Collected data entries

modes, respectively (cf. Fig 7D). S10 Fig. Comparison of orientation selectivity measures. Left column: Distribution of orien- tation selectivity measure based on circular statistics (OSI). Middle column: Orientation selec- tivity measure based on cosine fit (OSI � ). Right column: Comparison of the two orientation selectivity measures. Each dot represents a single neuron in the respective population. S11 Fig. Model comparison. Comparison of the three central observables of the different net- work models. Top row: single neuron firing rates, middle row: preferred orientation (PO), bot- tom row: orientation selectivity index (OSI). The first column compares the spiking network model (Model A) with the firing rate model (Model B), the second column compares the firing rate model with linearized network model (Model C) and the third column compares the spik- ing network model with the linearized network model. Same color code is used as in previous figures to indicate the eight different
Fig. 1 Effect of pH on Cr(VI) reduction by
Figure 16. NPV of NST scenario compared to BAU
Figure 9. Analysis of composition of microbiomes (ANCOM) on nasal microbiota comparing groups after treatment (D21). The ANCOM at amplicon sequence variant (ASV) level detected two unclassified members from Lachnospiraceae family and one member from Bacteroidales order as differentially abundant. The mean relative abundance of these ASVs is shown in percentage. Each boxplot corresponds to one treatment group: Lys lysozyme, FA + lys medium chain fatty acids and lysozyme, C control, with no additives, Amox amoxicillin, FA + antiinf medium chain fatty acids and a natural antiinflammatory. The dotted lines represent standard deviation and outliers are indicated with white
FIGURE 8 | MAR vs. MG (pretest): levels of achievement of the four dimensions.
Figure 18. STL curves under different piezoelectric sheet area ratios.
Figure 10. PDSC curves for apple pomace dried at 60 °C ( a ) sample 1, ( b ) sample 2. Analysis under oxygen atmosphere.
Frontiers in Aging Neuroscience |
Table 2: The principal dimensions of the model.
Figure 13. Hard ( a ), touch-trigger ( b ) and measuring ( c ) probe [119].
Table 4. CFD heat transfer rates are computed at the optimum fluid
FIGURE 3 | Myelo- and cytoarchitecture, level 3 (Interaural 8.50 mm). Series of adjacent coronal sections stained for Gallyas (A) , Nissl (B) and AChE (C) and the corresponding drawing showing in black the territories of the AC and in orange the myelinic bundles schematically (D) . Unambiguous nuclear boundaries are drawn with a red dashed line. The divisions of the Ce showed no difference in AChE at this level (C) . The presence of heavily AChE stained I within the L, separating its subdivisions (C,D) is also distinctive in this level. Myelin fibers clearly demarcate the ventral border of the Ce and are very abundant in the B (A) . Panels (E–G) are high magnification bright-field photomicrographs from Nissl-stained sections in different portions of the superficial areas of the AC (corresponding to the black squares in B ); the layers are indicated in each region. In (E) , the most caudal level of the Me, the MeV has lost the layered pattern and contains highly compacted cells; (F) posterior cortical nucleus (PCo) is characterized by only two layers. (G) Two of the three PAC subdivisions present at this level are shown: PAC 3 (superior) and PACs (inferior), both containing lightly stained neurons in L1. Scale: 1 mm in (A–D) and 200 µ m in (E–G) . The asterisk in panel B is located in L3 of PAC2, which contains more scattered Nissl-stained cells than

Task details
Could you reproduce exactly the lines of the entries above, from the one with "Figure 16. NPV" through the one with "Table 4. CFD", and nothing else?

Result of this task
Figure 16. NPV of NST scenario compared to BAU
Figure 9. Analysis of composition of microbiomes (ANCOM) on nasal microbiota comparing groups after treatment (D21). The ANCOM at amplicon sequence variant (ASV) level detected two unclassified members from Lachnospiraceae family and one member from Bacteroidales order as differentially abundant. The mean relative abundance of these ASVs is shown in percentage. Each boxplot corresponds to one treatment group: Lys lysozyme, FA + lys medium chain fatty acids and lysozyme, C control, with no additives, Amox amoxicillin, FA + antiinf medium chain fatty acids and a natural antiinflammatory. The dotted lines represent standard deviation and outliers are indicated with white
FIGURE 8 | MAR vs. MG (pretest): levels of achievement of the four dimensions.
Figure 18. STL curves under different piezoelectric sheet area ratios.
Figure 10. PDSC curves for apple pomace dried at 60 °C ( a ) sample 1, ( b ) sample 2. Analysis under oxygen atmosphere.
Frontiers in Aging Neuroscience |
Table 2: The principal dimensions of the model.
Figure 13. Hard ( a ), touch-trigger ( b ) and measuring ( c ) probe [119].
Table 4. CFD heat transfer rates are computed at the optimum fluid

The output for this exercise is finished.